For some time now, people have been talking about the need to move TV prime time ahead one hour earlier so that viewers have more time to sleep. Naturally, television operators have always shouldered the blame for their programs beginning so late at night. But to what extent are television channels to blame for broadcasting their content so late? Is this normal? What are the causes? Can or should it be changed? All of these questions have an answer, but they are sometimes difficult to resolve practically. Let’s start at the beginning.
Spain is the country with the latest prime time in the world, with access prime time beginning around 8:30-9:30 pm and real prime time at approximately 10:00-10:30 pm. This means it starts between an hour and a half or two hours later than in other countries in the area. Are television stations really responsible for airing their best content so late? To a certain extent, television operators hold the ultimate responsibility, but it is an accumulation of factors that really causes this situation.
The main reasons prime time begins so late are set out below:
–Social and professional schedules. The first factor is that in Spain social and professional schedules cause many people to have dinner very late and prime time doesn’t start until after people have finished having dinner and start watching television, which usually coincides with the time now used by TV channels. It doesn’t make sense to schedule your best TV content at a time you’re not sure people will be watching.
–Lengthier news programs than in other countries in the area. Nightly news programs in other countries (and generally all news programs) do not last longer than 30 or 40 minutes, including sports, so it is easier to start the star content earlier when the programs before them are shorter. In Spain, the majority of nightly news programs last between one hour and an hour and 15 minutes, including sports, although this is due in part to the delayed start of said programs due to the reason one above.
–The bitter fight to lead audiences. The audience war between Atresmedia and Mediaset, and sometimes RTVE’s La 1, makes Spanish prime time a war zone only apt for the most valiant. Small channels fight to specialize in order to fragment the audience as much as possible, while Atresmedia and Mediaset usually employ their entire budgetary arsenal on sports broadcasting rights, films, series, and reality shows to compete with one another and win at the end of the month. In other countries the battle is usually only between two channels, while in Spain it is between three and sometimes five. This promotes finding a way to keep a leading or reliable product on air as long as possible until late into the night.
–The millions of euros spent on this hour. Just one figure: 20,000 euros for 20 seconds. That is the average price paid on an audience-leading channel during prime time, so for large companies, leading these time slots, and above all keeping themselves among the most viewed, is a question of getting a return on that investment.

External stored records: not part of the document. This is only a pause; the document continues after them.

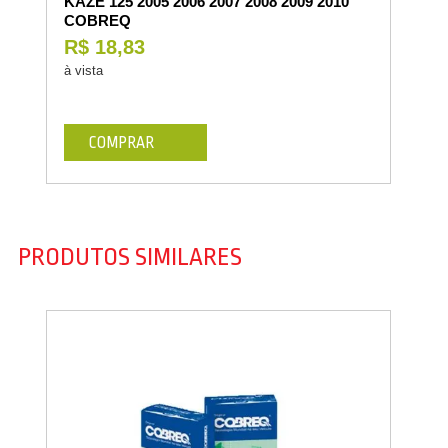
KAZE 125 2005 2006 2007 2008 2009 2010
COBREQ
R$ 18,83
à vista
COMPRAR
PRODUTOS SIMILARES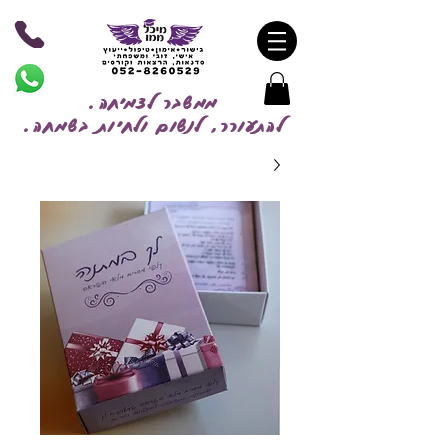
ממשבר לצמיחה.
להתעורר, לנשום ולחיות בשמח
ה.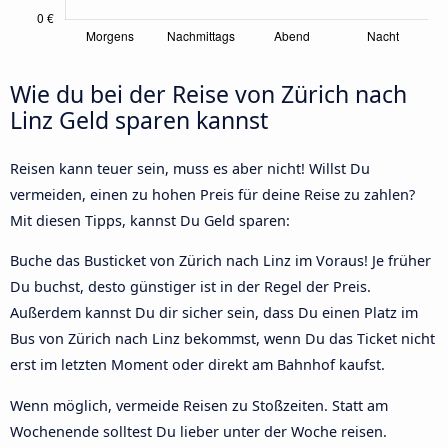
Wie du bei der Reise von Zürich nach
Linz Geld sparen kannst
Reisen kann teuer sein, muss es aber nicht! Willst Du
vermeiden, einen zu hohen Preis für deine Reise zu zahlen?
Mit diesen Tipps, kannst Du Geld sparen:
Buche das Busticket von Zürich nach Linz im Voraus! Je früher
Du buchst, desto günstiger ist in der Regel der Preis.
Außerdem kannst Du dir sicher sein, dass Du einen Platz im
Bus von Zürich nach Linz bekommst, wenn Du das Ticket nicht
erst im letzten Moment oder direkt am Bahnhof kaufst.
Wenn möglich, vermeide Reisen zu Stoßzeiten. Statt am
Wochenende solltest Du lieber unter der Woche reisen.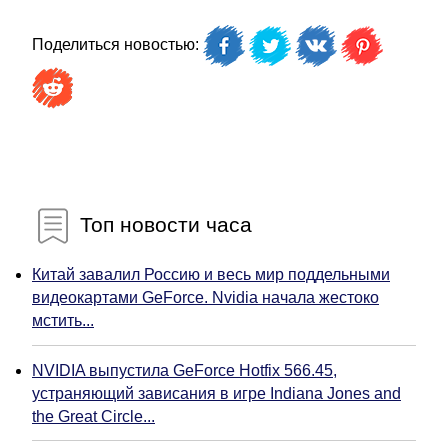
Поделиться новостью:
Топ новости часа
Китай завалил Россию и весь мир поддельными
видеокартами GeForce. Nvidia начала жестоко
мстить...
NVIDIA выпустила GeForce Hotfix 566.45,
устраняющий зависания в игре Indiana Jones and
the Great Circle...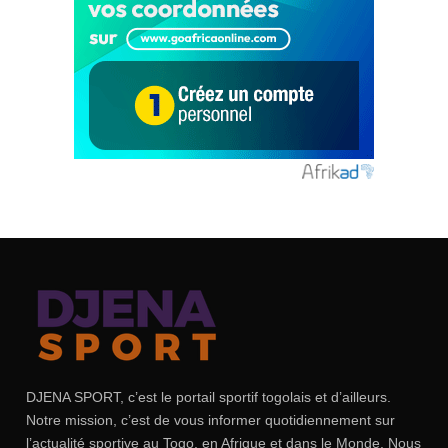
DJENA SPORT, c’est le portail sportif togolais et d’ailleurs.
Notre mission, c’est de vous informer quotidiennement sur
l’actualité sportive au Togo, en Afrique et dans le Monde. Nous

It is, after all, the best–or prime–time and thus any change to the schedule or programming during this period of time is truly risky. Almost no traditional television operator would support making changes that may put their financial earnings at risk. In addition, a television schedule without a great deal of fluctuation in programming ensures regular cash inflows.
–Finally, the evidence provided by the data. The time when most television is watched in Spain is usually at 10:45 pm, according to Kantar Media. One could call into question whether the form of measuring audiences with audimeters and their accessories provided by Kantar Media may be improved, but this is currently the only valid way of measuring television consumption and how advertising rates are set. However, as one Telecinco promotional campaign from 2011 went, “the data say what they say and what they say is…” that 10:45 pm is when most people are watching television, so that is the time when the most prestigious products should be scheduled by television operators.
Having stated the reasons why prime time is so late, a few important aspects should be mentioned. The first is that the main criticism regarding this issue is not about the start of prime time, but rather about the time it ends. Criticism of prime time began when several authorities, then the press, and finally the public (mainly through social media) became alarmed about how late people went to bed after watching their favorite programs and how they were not sleeping enough to wake up well rested the next day. Therefore, everyone assumed that programs could not last any less than they already do, but that they should start earlier, when, compared to other western countries, it is common for prime time programs to last less than one hour for fiction series and 90 minutes for reality shows.
In Spain, on the other hand, it is common for series to last almost two hours and for competition reality shows to last three and a half hours, taking up not only prime time, but also a large part of late night (12:30-2:30 am) in order to enhance the share average. Atresmedia has already committed to having its fiction series not run beyond prime time, ending them before midnight. It is a first step that may have more to do with a good planning and corporate image strategy, but if it turns out well, the other channels will not take long to follow suit with all of their content. This same tactic began with the start of #0 by Movistar+, and has done well so far, but that is a premium channel and the nature of its programming is different from network and public television.
In addition, this begs the question of whether it makes sense to regulate this issue in this day and age when the growth of on-demand, or OTT (over the top) television, such as Netflix, HBO, Amazon Prime, and of course the traditional channels’ proprietary platforms allows content to be watched whenever, wherever, and however the audience wishes. The decision to stay awake into the wee hours of the morning to consume an audiovisual product may therefore be a decision entirely up to the viewer; leaving the operators free from blame and responsibility.